It's the first day at your new job and you're trying to familiarize yourself with the codebase. You're going to be spending a good amount of time here so you down that coffee and dive in. Where do you start?
You've already been added to the company's GitHub organization (your manager is prepared). On github.com, you click around directories and files in your browser. Which file do you open?
GitHub's navigation is relatively limited so you clone the repo locally. You activate your personal toolkit by opening your IDE of choice. You have shortcuts for finding in project and jumping to definition. You can easily blame a line of code and browse source control.
See also github1s and Sourcegraph.Still, the question remains. Which file do you open first? App.tsx
seems like a good starting place.
Scavenger Hunt
Rather than random walk through the codebase, I find it useful to have a goal, even if artificial. I come up with a statement — there MUST be a place where X happens — and then try to find it.
- In React, there must be a place where it manipulates the DOM, probably with DOM APIs (appendChild? innerHTML?). How does it decide what DOM manipulations to perform?
- In this app, there must be a place where it fetches data from the server. Maybe a fetch call? GraphQL? or some other abstraction.
A lot of engineering is looking for things.
There's a reason
Why does this line of code exist? Every line of code exists for a (good or bad) reason. A good codebase makes this an easier question to answer. Maybe there are useful comments nearby. Maybe the associated commits are well structured. Or the code is well structured.
Jump to definition and find references are table stakes language service features at this point. What are other useful language features for reading code?
Trace the code
What happens when the code runs? What functions are being called? What are the key operations? Stepping through a debugger line by line is too tedious though.
I like this idea of interactive flamegraphs. Today, reading codebases is usually bottom-up (start at lines of code). What if we had a top-down approach? Provide an overview and drill into the interesting bits.
Documentation
The repo you're browsing has been blessed with a quality README.md
. There are instructions on how to set up and get the code running. There's even a sentence about each folder and an architectural overview. This is your first exposure to a massive codebase. These small investments pay dividends.
When I think of "code documentation", I think of ones written for consumers of an API or library. Documentation for the codebase is usually inline and autogenerated. See examples like
rustdoc and
TypeDoc. I was pleasantly surprised with the
wiki pages on the TypeScript codebase although non-inline documentation inevitably gets stale.
Guides
It'd be nice if someone sat down and gave you a tour of the codebase. A video would be great but impossible to update. Though there's value in wandering and figuring things out yourself, pointers can really accelerate the process. There are ideas that are not visible at the lines of code level, like how pieces of the system interact with each other.
I like the approach of
CodeTour, a VSCode extension that allows you to record and playback guided walkthroughs. The tours are just JSON that live within the codebase.
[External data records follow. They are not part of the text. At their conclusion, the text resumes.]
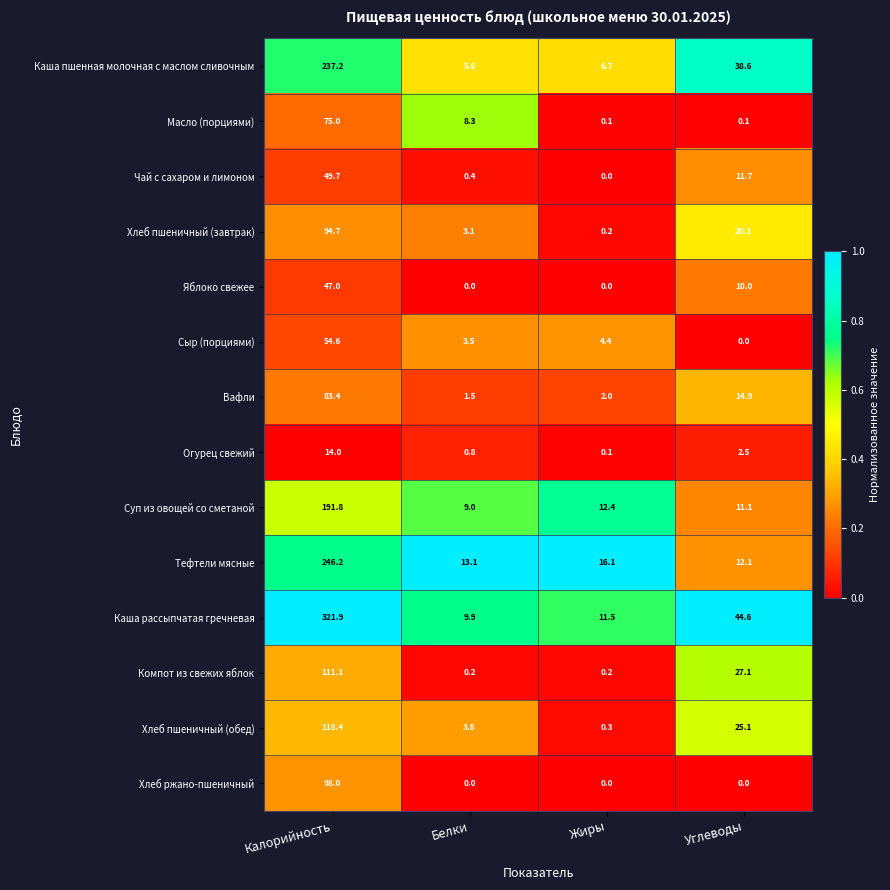

How many data points does each series have?

4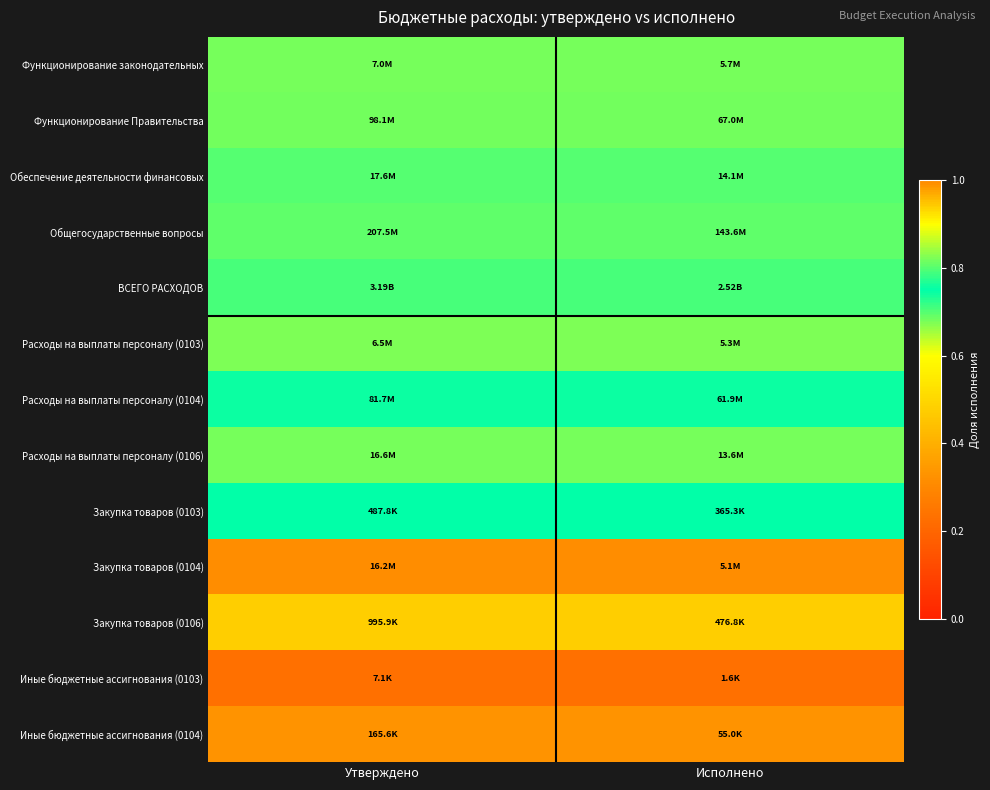

Between Утверждено and Исполнено, which is larger?

Утверждено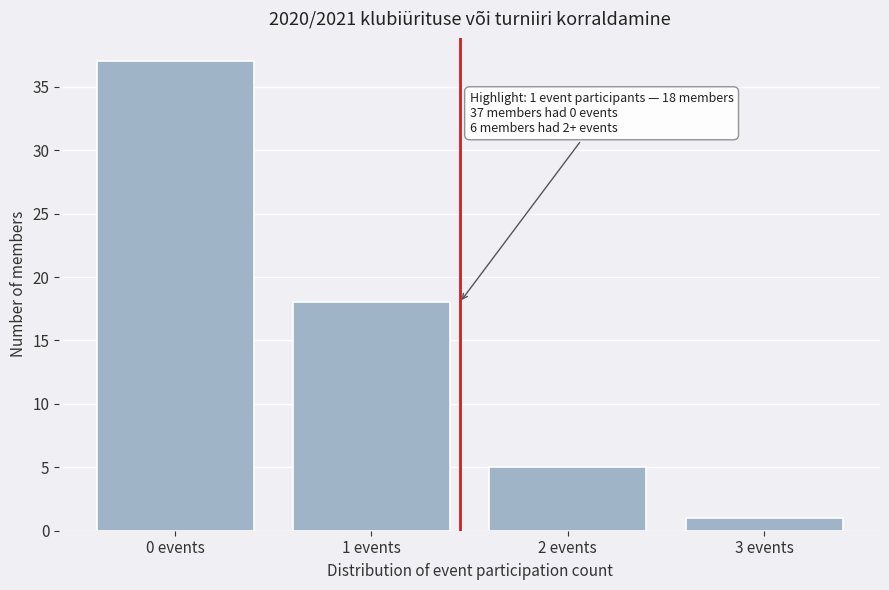

Reading left to right, list all the values displayed in this chart.

0 events=37	1 events=18	2 events=5	3 events=1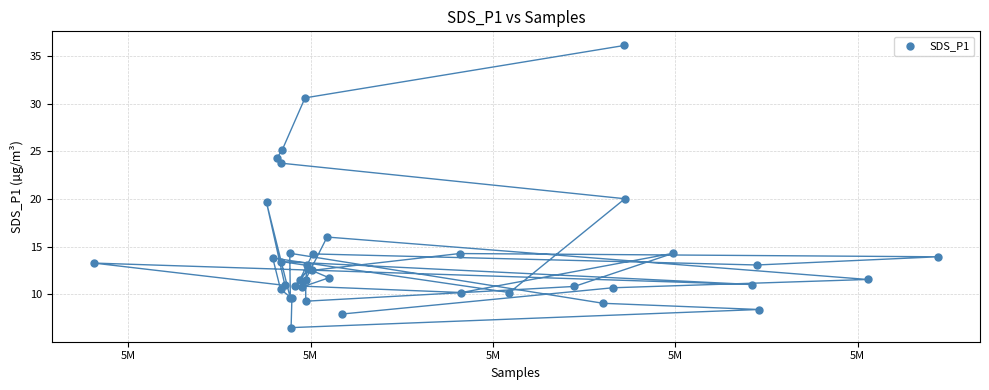

What Y value in the scatter plot is closest to 21?

20.0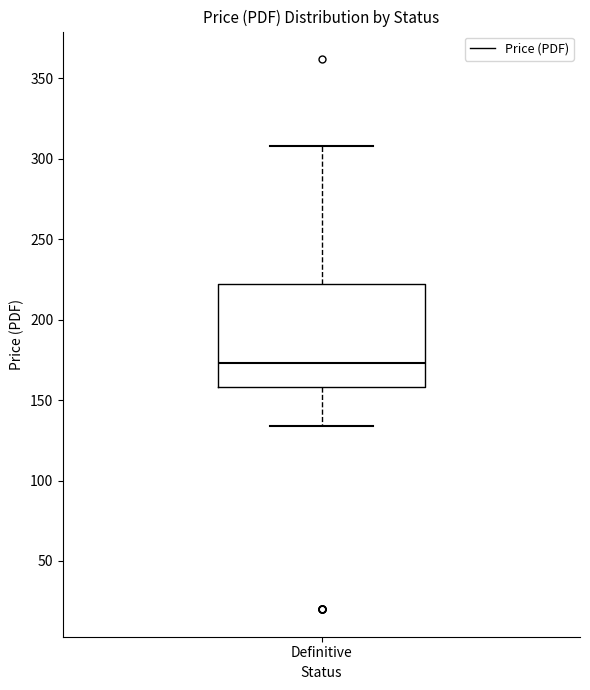

Where is the lower edge of the box for Definitive on the y-axis? The values are not printed on the chart, so give them approximately, as read against the axis.

160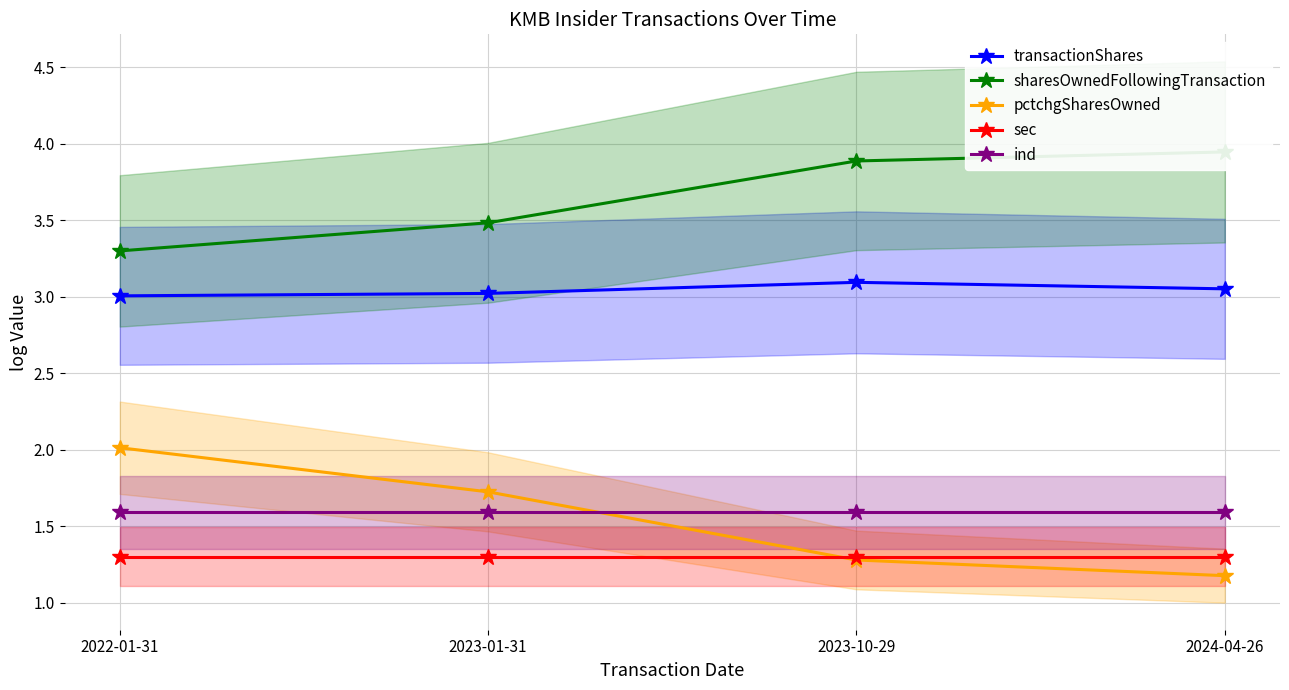

True or false: sec has more than 1 points higher than both neighbors.

False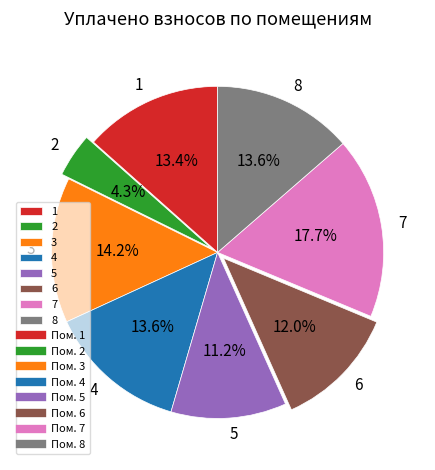

True or false: 3 accounts for 14% of the total.

True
At Facebook, I designed the first assignment of bootcamp, the first few weeks for new engineers. It involved building an internal webpage and something with
Pusheen. You went through the code review process and shipped it. I don't know if this is still around but I thought it was a fun and gentle way to approach a codebase.
Of course, you can also do a real first task. Instead of randomly browsing around, a task provides a lens and direction to understanding a codebase. The figure-it-out-as-you-go approach.
People
Working in codebases with contributors > 1 is a social activity.
An investigation that takes you hours may take someone else minutes to answer. Maybe you wander around a codebase jotting down questions and ask in batch. These questions/answers can be recorded for future explorers.
All future contributors go through the same process. See the codebase for the first time and build a mental map of how it works. This learning happens asynchronously but can we make tools to turn this into a shared experience?
Pair programming is cool. It often results in knowledge transfer (tips, commentary) that wouldn't be prompted otherwise.
Tooling
All this is in context of my exploration of tools for working with code. We know that there are better tools than Notepad for reading code. Syntax highlighting is nice. Jump to definition. Source control integration. What else can we leverage? Are there interesting user interfaces?
What would a map of the codebase look like? Google Maps? A graphviz diagram? A spreadsheet?